EVERY administration faces a transport strike. I don’t recall a particularly stellar response from an administration in particular, and it seems that administrations in general do not know how to respond to a transport strike. I don’t mean that they don’t know how to deploy alternative transport on the day of the strike and suspend classes, but rather, the root cause why our drivers go on strike in the first place.
I’m not sure who started this “us against them” mentality that government has against our public utility operators and drivers. It certainly hasn’t been helpful, in my view. What’s worse is taking the position that government can “triumph” in the face of a transport strike, further heightening this harmful mentality that it’s a situation to be won, not one to be solved.
For as long as I’ve been following the national news, regardless of administration, it seems that government has always been on one side and drivers and operators, on the other; what most of those in power seem to be missing is an actual, workable solution to the root cause of the problem. Of course, not to forget the hundreds of thousands of commuters stuck between this push-and-pull between government and the transport groups.
The crux of the matter seems to be what drivers view as draconian: the proposed modernization plan. Back in the day, operators and groups were okay with jeepney modernization, but were concerned about the high cost of the new jeeps. It fell to government to find ways to finance this, and to make sure that the repayment terms were not a burden to the drivers. The problem with government finance is that resources are finite; funding one project can mean taking money out for another. It’s a delicate balancing act that should be treaded carefully, lest something unintended slip by.

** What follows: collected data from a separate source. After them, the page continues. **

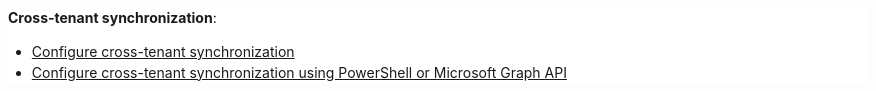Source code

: **Cross-tenant synchronization**: 

- [Configure cross-tenant synchronization](/entra/identity/multi-tenant-organizations/cross-tenant-synchronization-configure) 
- [Configure cross-tenant synchronization using PowerShell or Microsoft Graph API](/entra/identity/multi-tenant-organizations/cross-tenant-synchronization-configure-graph?tabs=ms-powershell)
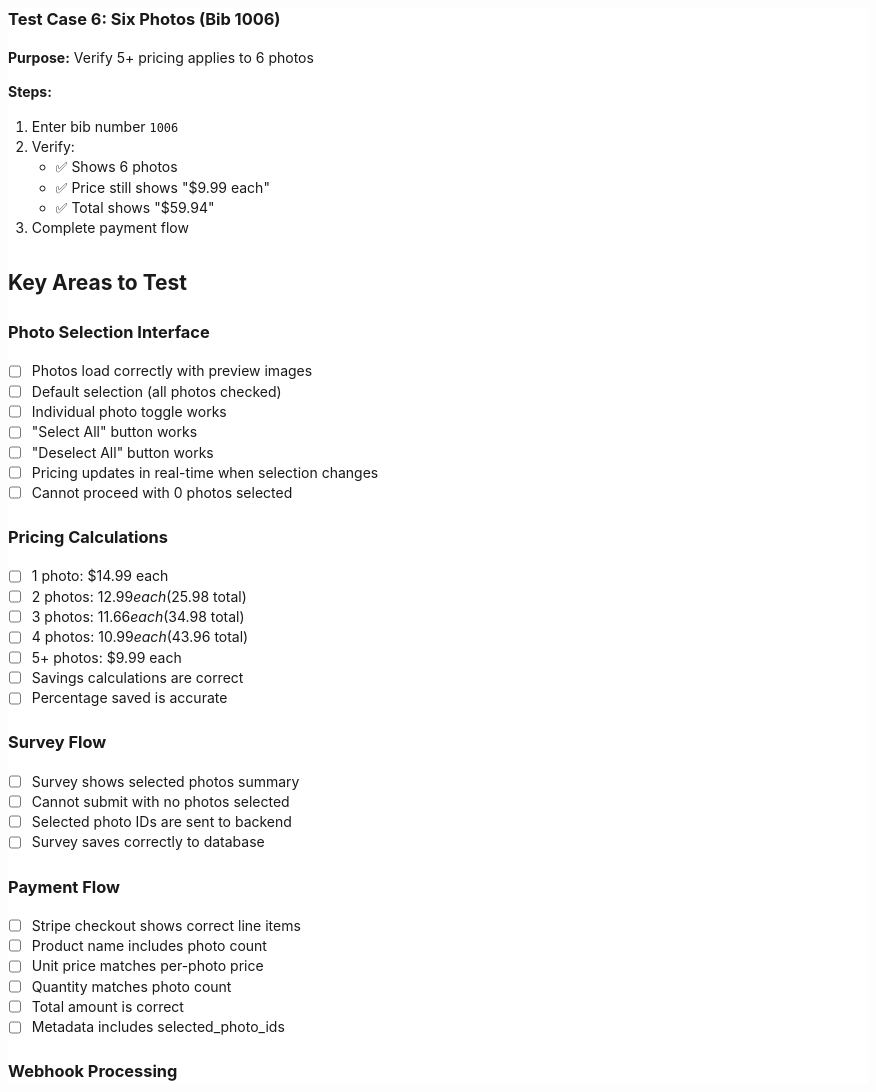 ### Test Case 6: Six Photos (Bib 1006)

**Purpose:** Verify 5+ pricing applies to 6 photos

**Steps:**

1. Enter bib number `1006`
2. Verify:
   - ✅ Shows 6 photos
   - ✅ Price still shows "$9.99 each"
   - ✅ Total shows "$59.94"
3. Complete payment flow

## Key Areas to Test

### Photo Selection Interface

- [ ] Photos load correctly with preview images
- [ ] Default selection (all photos checked)
- [ ] Individual photo toggle works
- [ ] "Select All" button works
- [ ] "Deselect All" button works
- [ ] Pricing updates in real-time when selection changes
- [ ] Cannot proceed with 0 photos selected

### Pricing Calculations

- [ ] 1 photo: $14.99 each
- [ ] 2 photos: $12.99 each ($25.98 total)
- [ ] 3 photos: $11.66 each ($34.98 total)
- [ ] 4 photos: $10.99 each ($43.96 total)
- [ ] 5+ photos: $9.99 each
- [ ] Savings calculations are correct
- [ ] Percentage saved is accurate

### Survey Flow

- [ ] Survey shows selected photos summary
- [ ] Cannot submit with no photos selected
- [ ] Selected photo IDs are sent to backend
- [ ] Survey saves correctly to database

### Payment Flow

- [ ] Stripe checkout shows correct line items
- [ ] Product name includes photo count
- [ ] Unit price matches per-photo price
- [ ] Quantity matches photo count
- [ ] Total amount is correct
- [ ] Metadata includes selected_photo_ids

### Webhook Processing
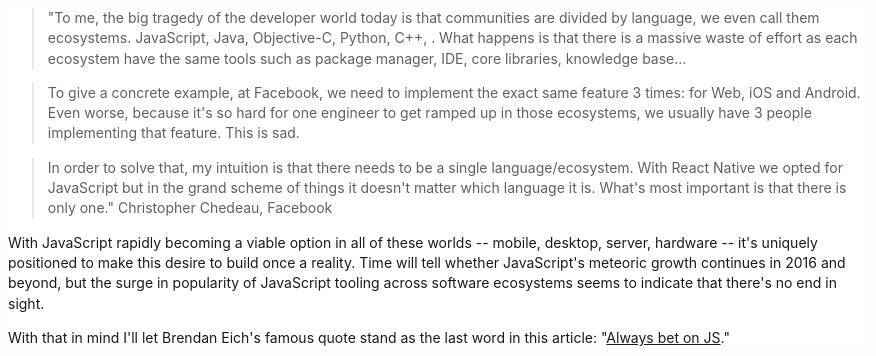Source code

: > "To me, the big tragedy of the developer world today is that communities are divided by language, we even call them ecosystems. JavaScript, Java, Objective-C, Python, C++, . What happens is that there is a massive waste of effort as each ecosystem have the same tools such as package manager, IDE, core libraries, knowledge base...

> To give a concrete example, at Facebook, we need to implement the exact same feature 3 times: for Web, iOS and Android. Even worse, because it's so hard for one engineer to get ramped up in those ecosystems, we usually have 3 people implementing that feature. This is sad.

> In order to solve that, my intuition is that there needs to be a single language/ecosystem. With React Native we opted for JavaScript but in the grand scheme of things it doesn't matter which language it is. What's most important is that there is only one." Christopher Chedeau, Facebook

With JavaScript rapidly becoming a viable option in all of these worlds -- mobile, desktop, server, hardware -- it's uniquely positioned to make this desire to build once a reality. Time will tell whether JavaScript's meteoric growth continues in 2016 and beyond, but the surge in popularity of JavaScript tooling across software ecosystems seems to indicate that there's no end in sight.

With that in mind I'll let Brendan Eich's famous quote stand as the last word in this article: "[Always bet on JS](http://alwaysbetonjs.com/)."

The strange thing is, a situation like this is surely up the alley of an administration that built itself on tapang at malasakit. You’d think they’d have something up their sleeve for times like these, but so far they haven’t done anything than suspend classes whenever a strike is declared. Also, I expected that this administration would be a little less allergic to subsidies than the previous, given their propensity to crow about how they are one with the every man.

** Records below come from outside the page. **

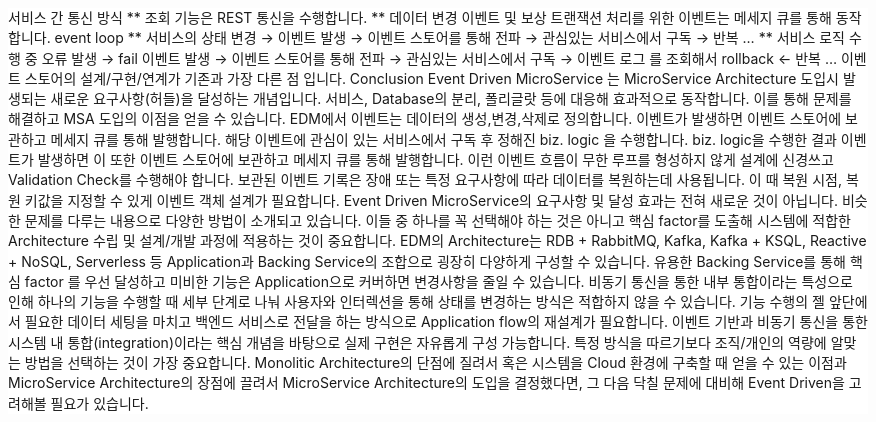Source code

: 서비스 간 통신 방식
** 조회 기능은 REST 통신을 수행합니다.
** 데이터 변경 이벤트 및 보상 트랜잭션 처리를 위한 이벤트는 메세지 큐를 통해 동작합니다.
event loop
** 서비스의 상태 변경 → 이벤트 발생 → 이벤트 스토어를 통해 전파 → 관심있는 서비스에서 구독 → 반복 …
** 서비스 로직 수행 중 오류 발생 → fail 이벤트 발생 → 이벤트 스토어를 통해 전파 → 관심있는 서비스에서 구독 → 이벤트 로그 를 조회해서 rollback ← 반복 …
이벤트 스토어의 설계/구현/연계가 기존과 가장 다른 점 입니다.
Conclusion
Event Driven MicroService 는 MicroService Architecture 도입시 발생되는 새로운 요구사항(허들)을 달성하는 개념입니다. 서비스, Database의 분리, 폴리글랏 등에 대응해 효과적으로 동작합니다. 이를 통해 문제를 해결하고 MSA 도입의 이점을 얻을 수 있습니다.
EDM에서 이벤트는 데이터의 생성,변경,삭제로 정의합니다. 이벤트가 발생하면 이벤트 스토어에 보관하고 메세지 큐를 통해 발행합니다. 해당 이벤트에 관심이 있는 서비스에서 구독 후 정해진 biz. logic 을 수행합니다. biz. logic을 수행한 결과 이벤트가 발생하면 이 또한 이벤트 스토어에 보관하고 메세지 큐를 통해 발행합니다. 이런 이벤트 흐름이 무한 루프를 형성하지 않게 설계에 신경쓰고 Validation Check를 수행해야 합니다. 보관된 이벤트 기록은 장애 또는 특정 요구사항에 따라 데이터를 복원하는데 사용됩니다. 이 때 복원 시점, 복원 키값을 지정할 수 있게 이벤트 객체 설계가 필요합니다.
Event Driven MicroService의 요구사항 및 달성 효과는 전혀 새로운 것이 아닙니다. 비슷한 문제를 다루는 내용으로 다양한 방법이 소개되고 있습니다. 이들 중 하나를 꼭 선택해야 하는 것은 아니고 핵심 factor를 도출해 시스템에 적합한 Architecture 수립 및 설계/개발 과정에 적용하는 것이 중요합니다. EDM의 Architecture는 RDB + RabbitMQ, Kafka, Kafka + KSQL, Reactive + NoSQL, Serverless 등 Application과 Backing Service의 조합으로 굉장히 다양하게 구성할 수 있습니다. 유용한 Backing Service를 통해 핵심 factor 를 우선 달성하고 미비한 기능은 Application으로 커버하면 변경사항을 줄일 수 있습니다. 비동기 통신을 통한 내부 통합이라는 특성으로 인해 하나의 기능을 수행할 때 세부 단계로 나눠 사용자와 인터렉션을 통해 상태를 변경하는 방식은 적합하지 않을 수 있습니다. 기능 수행의 젤 앞단에서 필요한 데이터 세팅을 마치고 백엔드 서비스로 전달을 하는 방식으로 Application flow의 재설계가 필요합니다. 이벤트 기반과 비동기 통신을 통한 시스템 내 통합(integration)이라는 핵심 개념을 바탕으로 실제 구현은 자유롭게 구성 가능합니다. 특정 방식을 따르기보다 조직/개인의 역량에 알맞는 방법을 선택하는 것이 가장 중요합니다.
Monolitic Architecture의 단점에 질려서 혹은 시스템을 Cloud 환경에 구축할 때 얻을 수 있는 이점과 MicroService Architecture의 장점에 끌려서 MicroService Architecture의 도입을 결정했다면, 그 다음 닥칠 문제에 대비해 Event Driven을 고려해볼 필요가 있습니다.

It seems that the opposite is the case, and the administration’s spin doctors are painting the strikers as the enemy. This is their usual play, of course, no different than the way they demonized Sen. Leila De Lima or Vice President Leni Robredo. Unfortunately, it is the vulnerable in society that is most affected by this: the daily wage earner who already has to slog through four hours of traffic, compounded by having to find a ride during rush hour (in some cases, six.) Tomorrow will be another day, and once the drivers go back to plying their routes, it’ll get a little better. But not by much, until government finds a way to stop treating operators and drivers as the enemy in order to address the root cause of the strike problem.